I'm concerned that "methodological naturalism" is a red herring. If it means nothing more than the precept that theory-choice should be guided by empirical testability, then we should simply say that, and forget about "methodological naturalism." And if methodological naturalism means anything over and above that precept, I don't see what.
Yes, "methodological naturalism" is entailed in a red herring, but it was one of Phillip Johnson's making. MN was specifically coined in response to his claim that science, as practiced, is inherently "materialistic" because it insists on restricting itself to "natural" causes and unfairly excludes "supernatural causes" a priori." This is complicated by the fact that what we call "natural causes" are simply those things that occur on such regularity that they appear to act in a "law like" fashion (if there is any other definition of "natural," I'm unaware of it) -- which, in turn, permits the induction that is central to science. Moreover, it is true that these "laws" can be, as Mann says in one of his many shifting grounds for supporting ID, that these laws could be, as Darwin himself discussed, "secondary causes" originally set up by God. In which case, however, it is superfluous (to science) to appeal to God because the subject of science is the "laws" themselves, and what use we can put them to, not the metaphysical question of where they came from, which is properly the subject of philosophy/theology.

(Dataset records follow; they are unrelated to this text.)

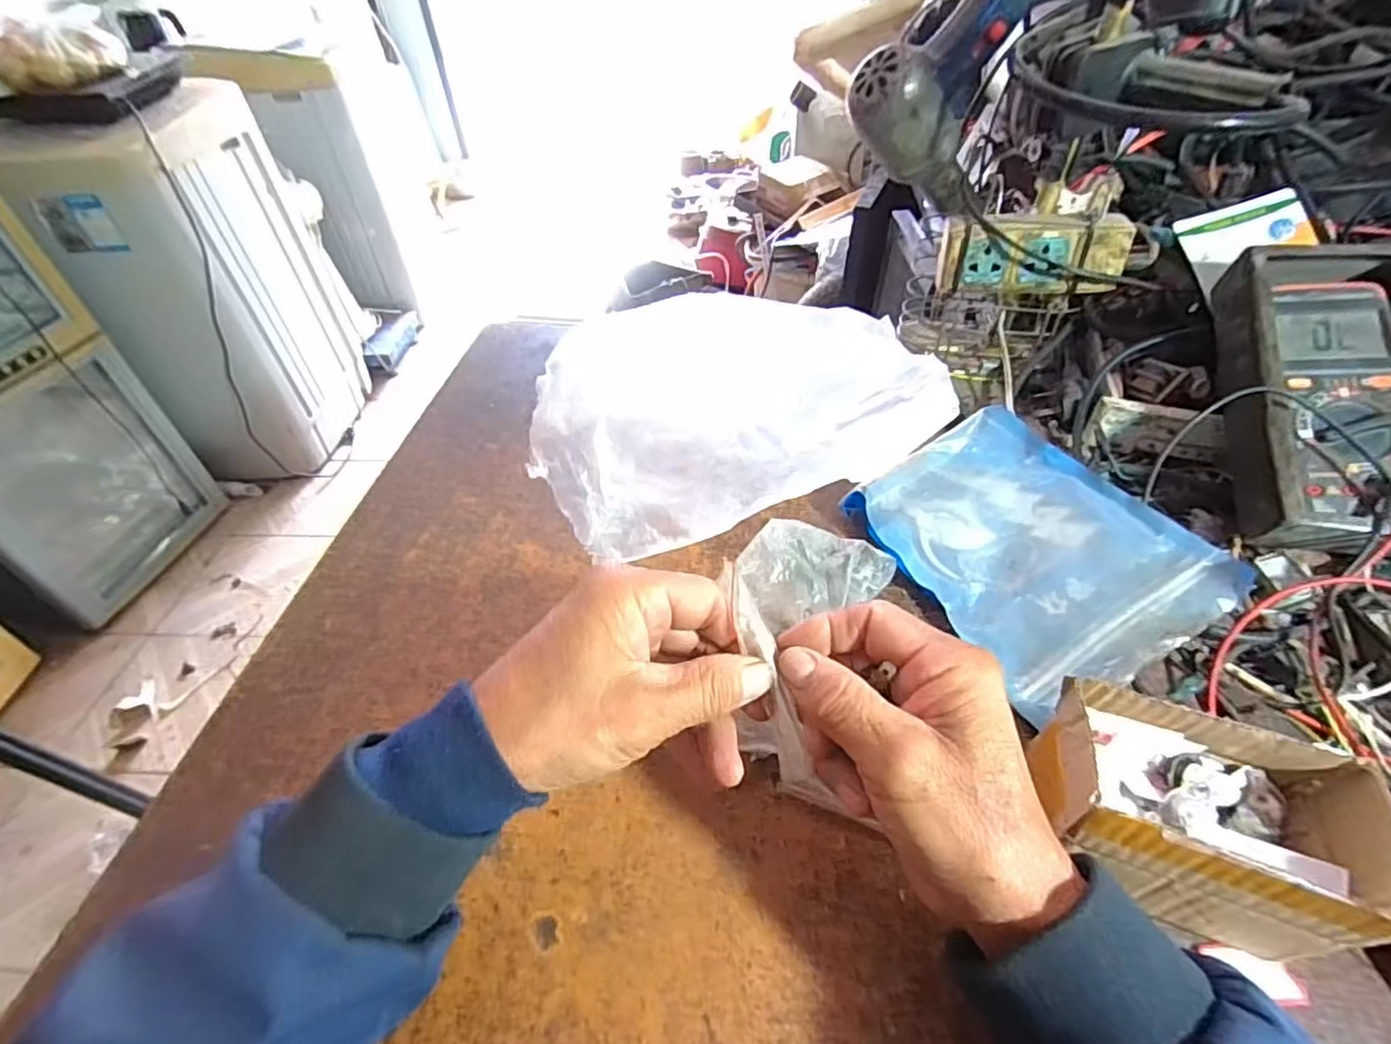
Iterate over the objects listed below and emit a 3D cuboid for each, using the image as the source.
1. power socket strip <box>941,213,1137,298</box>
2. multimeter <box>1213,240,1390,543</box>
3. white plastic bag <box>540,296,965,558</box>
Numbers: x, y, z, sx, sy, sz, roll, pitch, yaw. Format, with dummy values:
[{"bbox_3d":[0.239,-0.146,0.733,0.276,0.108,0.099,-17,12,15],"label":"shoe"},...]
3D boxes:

The problem, then, was to explain, in philosophical terms (which Johnson cast the issue in originally), to people unsophisticated in either the scientific method or philosophy, the insistence of scientists that only "natural causes" will be considered within scientific explanations and to distinguish that insistence from metaphysical naturalism or materialism.

It's true that MN is a bit backwards as a philosophical proposition, in that it is not the proposition of MN that dictates scientific practice. Instead, MN falls out of the practice of science and its insistence on empiric testing. Still, as a shorthand to help elucidate the full argument, I think it is useful.
I can see the dialectical appeal of the notion as a response to Johnson, but as a free-standing notion, I can see all sorts of problems with it.

You're right to say that methodological naturalism is a description of what good scientists generally do, but I worry that it has been turned around and cast as an a priori and thus empirically ungrounded commitment. One sees that move being made quite frequently at Uncommon Descent and elsewhere on the Intertubes.
... but I worry that it has been turned around and cast as an a priori and thus empirically ungrounded commitment. One sees that move being made quite frequently at Uncommon Descent and elsewhere on the Intertubes.

Yeah, Mann did it too. It is hardly a surprise that they'd do it, since that is exactly what Johnson did in the first place. What's the saying? There is no lock that a human can devise that another human can't pick.

Still, they are forced to start from a different place (MN rather than materialism) and the uncommitted may be more likely to see the reasonableness of a limitation based on a practical self-limitation rather than one (alleged to be) based on a metaphysical committment.